§ **Task description**: Beginning at the line containing "13: (443, 70, 0.92)" in the material below and ending at the line containing "38: (377, 88, 0.38)", return each line exactly and add nothing.

====

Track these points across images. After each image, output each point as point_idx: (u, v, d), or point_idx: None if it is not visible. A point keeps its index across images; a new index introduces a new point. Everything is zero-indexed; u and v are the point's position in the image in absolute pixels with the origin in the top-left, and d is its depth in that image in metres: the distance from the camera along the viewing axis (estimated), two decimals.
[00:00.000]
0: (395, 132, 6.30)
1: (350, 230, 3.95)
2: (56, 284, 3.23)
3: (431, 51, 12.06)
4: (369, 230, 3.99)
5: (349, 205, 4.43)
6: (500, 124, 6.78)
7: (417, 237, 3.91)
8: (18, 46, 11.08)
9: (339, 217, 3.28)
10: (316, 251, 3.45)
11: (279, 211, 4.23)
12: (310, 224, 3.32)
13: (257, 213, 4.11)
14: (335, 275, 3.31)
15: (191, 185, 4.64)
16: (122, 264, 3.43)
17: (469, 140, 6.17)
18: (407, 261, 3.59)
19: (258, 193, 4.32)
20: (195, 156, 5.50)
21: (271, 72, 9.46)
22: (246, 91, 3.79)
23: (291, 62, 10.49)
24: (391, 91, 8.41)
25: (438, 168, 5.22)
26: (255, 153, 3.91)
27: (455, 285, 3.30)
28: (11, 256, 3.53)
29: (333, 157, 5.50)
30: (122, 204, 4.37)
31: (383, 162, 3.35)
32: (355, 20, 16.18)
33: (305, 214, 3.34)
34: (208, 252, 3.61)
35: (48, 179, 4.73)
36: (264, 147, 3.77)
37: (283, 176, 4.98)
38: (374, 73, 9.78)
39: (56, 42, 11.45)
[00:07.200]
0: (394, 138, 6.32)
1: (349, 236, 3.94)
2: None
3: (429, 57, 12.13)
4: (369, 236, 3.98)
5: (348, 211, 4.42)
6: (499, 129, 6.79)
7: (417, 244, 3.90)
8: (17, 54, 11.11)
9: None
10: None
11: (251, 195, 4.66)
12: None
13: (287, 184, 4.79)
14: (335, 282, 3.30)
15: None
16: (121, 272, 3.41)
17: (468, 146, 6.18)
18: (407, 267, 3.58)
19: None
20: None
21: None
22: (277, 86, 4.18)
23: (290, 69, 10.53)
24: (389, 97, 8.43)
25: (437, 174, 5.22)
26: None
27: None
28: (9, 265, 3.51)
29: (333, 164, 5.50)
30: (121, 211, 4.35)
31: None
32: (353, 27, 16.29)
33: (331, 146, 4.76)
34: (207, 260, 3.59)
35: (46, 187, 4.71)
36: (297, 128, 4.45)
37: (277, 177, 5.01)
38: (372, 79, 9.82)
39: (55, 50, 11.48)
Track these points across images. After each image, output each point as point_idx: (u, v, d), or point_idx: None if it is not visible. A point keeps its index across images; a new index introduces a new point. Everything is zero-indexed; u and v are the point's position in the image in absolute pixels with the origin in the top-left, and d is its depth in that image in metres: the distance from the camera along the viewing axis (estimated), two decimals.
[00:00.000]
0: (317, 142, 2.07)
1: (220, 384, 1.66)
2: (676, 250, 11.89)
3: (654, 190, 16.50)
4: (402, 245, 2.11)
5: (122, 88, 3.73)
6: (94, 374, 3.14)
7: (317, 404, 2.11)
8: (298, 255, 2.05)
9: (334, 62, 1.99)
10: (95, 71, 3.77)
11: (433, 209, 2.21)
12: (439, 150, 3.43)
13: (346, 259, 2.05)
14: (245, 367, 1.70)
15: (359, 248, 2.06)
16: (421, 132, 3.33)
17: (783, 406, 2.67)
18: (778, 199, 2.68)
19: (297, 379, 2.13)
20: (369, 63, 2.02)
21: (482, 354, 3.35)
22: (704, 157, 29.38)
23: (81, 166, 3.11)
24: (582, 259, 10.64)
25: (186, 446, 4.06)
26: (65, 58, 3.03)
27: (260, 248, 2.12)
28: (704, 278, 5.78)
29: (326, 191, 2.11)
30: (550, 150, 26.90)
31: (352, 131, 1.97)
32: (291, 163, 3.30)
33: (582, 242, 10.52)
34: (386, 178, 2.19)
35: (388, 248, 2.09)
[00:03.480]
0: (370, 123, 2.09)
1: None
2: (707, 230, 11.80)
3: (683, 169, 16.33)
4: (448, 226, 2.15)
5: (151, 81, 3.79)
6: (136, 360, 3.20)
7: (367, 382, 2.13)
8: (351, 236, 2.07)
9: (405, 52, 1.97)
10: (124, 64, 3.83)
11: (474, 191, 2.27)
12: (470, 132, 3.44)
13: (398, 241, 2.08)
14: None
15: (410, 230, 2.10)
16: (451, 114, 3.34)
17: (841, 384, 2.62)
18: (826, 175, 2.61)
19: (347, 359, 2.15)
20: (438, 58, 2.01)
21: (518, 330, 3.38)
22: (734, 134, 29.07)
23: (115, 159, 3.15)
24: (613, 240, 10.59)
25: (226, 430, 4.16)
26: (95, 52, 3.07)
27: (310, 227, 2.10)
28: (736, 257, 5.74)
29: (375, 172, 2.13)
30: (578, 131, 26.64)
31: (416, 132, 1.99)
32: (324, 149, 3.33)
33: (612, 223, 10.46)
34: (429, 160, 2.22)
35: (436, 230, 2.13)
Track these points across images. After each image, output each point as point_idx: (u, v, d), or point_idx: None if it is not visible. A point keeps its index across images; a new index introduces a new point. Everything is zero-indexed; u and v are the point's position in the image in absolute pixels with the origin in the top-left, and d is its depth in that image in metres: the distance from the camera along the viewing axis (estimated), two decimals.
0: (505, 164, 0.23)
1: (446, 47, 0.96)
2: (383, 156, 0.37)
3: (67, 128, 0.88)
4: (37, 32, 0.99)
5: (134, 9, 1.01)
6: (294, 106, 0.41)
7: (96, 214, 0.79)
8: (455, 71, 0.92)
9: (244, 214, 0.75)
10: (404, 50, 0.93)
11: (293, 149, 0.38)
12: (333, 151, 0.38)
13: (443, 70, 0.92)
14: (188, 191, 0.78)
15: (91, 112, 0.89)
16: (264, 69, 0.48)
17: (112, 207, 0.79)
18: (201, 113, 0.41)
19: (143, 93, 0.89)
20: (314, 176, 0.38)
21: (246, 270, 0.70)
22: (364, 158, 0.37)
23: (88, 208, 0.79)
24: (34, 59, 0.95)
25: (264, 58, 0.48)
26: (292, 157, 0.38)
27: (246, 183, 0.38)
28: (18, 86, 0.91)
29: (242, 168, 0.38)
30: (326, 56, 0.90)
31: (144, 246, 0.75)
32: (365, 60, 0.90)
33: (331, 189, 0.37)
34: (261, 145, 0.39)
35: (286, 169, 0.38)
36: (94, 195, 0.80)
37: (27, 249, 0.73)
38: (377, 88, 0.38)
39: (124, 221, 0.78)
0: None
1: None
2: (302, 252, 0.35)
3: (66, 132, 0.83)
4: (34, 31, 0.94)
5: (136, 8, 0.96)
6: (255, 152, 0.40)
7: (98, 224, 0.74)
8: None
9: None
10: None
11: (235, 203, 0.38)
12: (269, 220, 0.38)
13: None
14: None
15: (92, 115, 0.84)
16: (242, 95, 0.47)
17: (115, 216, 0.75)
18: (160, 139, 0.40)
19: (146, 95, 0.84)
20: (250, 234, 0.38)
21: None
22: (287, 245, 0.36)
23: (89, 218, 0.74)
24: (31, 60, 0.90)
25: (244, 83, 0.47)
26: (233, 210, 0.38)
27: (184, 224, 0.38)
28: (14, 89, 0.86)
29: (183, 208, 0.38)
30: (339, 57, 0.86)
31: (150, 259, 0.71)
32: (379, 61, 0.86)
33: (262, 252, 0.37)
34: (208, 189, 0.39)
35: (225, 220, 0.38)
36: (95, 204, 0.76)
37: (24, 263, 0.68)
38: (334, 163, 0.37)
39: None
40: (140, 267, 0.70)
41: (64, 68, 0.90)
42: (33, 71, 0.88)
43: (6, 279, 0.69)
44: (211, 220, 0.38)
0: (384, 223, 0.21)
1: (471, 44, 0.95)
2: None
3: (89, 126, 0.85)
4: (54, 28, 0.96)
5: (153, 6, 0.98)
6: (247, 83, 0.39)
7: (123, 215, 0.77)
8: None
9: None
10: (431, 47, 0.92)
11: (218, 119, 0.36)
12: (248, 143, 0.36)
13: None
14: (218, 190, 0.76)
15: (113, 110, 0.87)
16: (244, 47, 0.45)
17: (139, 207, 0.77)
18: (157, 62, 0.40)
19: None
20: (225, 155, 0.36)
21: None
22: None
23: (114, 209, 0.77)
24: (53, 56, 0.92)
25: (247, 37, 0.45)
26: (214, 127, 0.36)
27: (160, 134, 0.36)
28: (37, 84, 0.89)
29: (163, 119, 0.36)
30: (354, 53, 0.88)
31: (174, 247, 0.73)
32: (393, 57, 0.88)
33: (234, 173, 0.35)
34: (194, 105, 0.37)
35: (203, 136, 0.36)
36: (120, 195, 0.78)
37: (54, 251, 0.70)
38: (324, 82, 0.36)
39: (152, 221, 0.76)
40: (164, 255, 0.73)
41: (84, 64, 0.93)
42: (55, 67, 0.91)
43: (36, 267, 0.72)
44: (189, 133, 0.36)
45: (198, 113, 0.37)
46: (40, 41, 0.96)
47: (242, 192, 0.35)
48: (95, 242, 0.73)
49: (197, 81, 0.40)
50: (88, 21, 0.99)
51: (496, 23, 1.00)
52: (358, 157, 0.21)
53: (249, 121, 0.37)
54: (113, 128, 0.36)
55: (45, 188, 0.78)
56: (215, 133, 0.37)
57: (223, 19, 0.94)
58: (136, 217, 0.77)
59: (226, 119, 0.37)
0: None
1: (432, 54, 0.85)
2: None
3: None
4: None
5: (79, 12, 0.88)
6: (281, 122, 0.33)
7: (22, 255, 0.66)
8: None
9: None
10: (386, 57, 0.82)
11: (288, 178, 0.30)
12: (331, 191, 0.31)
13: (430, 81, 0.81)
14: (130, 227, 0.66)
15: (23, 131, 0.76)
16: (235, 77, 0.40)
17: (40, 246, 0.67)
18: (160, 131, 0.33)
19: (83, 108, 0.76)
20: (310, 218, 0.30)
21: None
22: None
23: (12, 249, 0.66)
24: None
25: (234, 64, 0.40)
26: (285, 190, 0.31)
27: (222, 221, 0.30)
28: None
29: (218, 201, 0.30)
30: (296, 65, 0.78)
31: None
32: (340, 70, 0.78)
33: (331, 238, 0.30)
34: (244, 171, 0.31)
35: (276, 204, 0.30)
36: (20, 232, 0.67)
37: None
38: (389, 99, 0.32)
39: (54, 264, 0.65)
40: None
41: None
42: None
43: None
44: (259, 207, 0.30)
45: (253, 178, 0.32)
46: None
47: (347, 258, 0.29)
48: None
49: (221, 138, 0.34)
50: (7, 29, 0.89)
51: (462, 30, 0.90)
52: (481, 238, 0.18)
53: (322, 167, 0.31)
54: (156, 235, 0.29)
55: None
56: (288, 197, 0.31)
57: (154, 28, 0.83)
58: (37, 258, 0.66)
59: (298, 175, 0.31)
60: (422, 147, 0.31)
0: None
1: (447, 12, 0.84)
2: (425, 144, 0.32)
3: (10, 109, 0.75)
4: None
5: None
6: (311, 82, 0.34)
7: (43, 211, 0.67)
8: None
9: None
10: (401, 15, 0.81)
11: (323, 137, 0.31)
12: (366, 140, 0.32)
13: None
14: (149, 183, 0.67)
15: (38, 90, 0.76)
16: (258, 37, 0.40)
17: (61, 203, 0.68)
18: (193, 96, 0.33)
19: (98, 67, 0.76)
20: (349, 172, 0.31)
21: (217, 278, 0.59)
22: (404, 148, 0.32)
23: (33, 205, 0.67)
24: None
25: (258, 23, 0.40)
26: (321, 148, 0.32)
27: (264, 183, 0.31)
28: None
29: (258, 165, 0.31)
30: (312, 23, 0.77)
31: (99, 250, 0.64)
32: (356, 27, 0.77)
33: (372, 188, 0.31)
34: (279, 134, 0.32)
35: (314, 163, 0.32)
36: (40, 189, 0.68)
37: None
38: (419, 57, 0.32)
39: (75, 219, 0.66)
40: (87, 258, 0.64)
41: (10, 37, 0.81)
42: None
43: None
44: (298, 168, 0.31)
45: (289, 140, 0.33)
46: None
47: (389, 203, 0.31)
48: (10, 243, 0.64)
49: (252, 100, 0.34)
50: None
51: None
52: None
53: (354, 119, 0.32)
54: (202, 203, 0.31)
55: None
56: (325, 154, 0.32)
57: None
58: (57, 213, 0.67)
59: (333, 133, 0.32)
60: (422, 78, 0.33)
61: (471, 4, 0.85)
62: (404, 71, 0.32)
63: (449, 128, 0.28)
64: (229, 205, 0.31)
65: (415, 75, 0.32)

====

§ **Answer space**:
13: (443, 70, 0.92)
14: (188, 191, 0.78)
15: (91, 112, 0.89)
16: (264, 69, 0.48)
17: (112, 207, 0.79)
18: (201, 113, 0.41)
19: (143, 93, 0.89)
20: (314, 176, 0.38)
21: (246, 270, 0.70)
22: (364, 158, 0.37)
23: (88, 208, 0.79)
24: (34, 59, 0.95)
25: (264, 58, 0.48)
26: (292, 157, 0.38)
27: (246, 183, 0.38)
28: (18, 86, 0.91)
29: (242, 168, 0.38)
30: (326, 56, 0.90)
31: (144, 246, 0.75)
32: (365, 60, 0.90)
33: (331, 189, 0.37)
34: (261, 145, 0.39)
35: (286, 169, 0.38)
36: (94, 195, 0.80)
37: (27, 249, 0.73)
38: (377, 88, 0.38)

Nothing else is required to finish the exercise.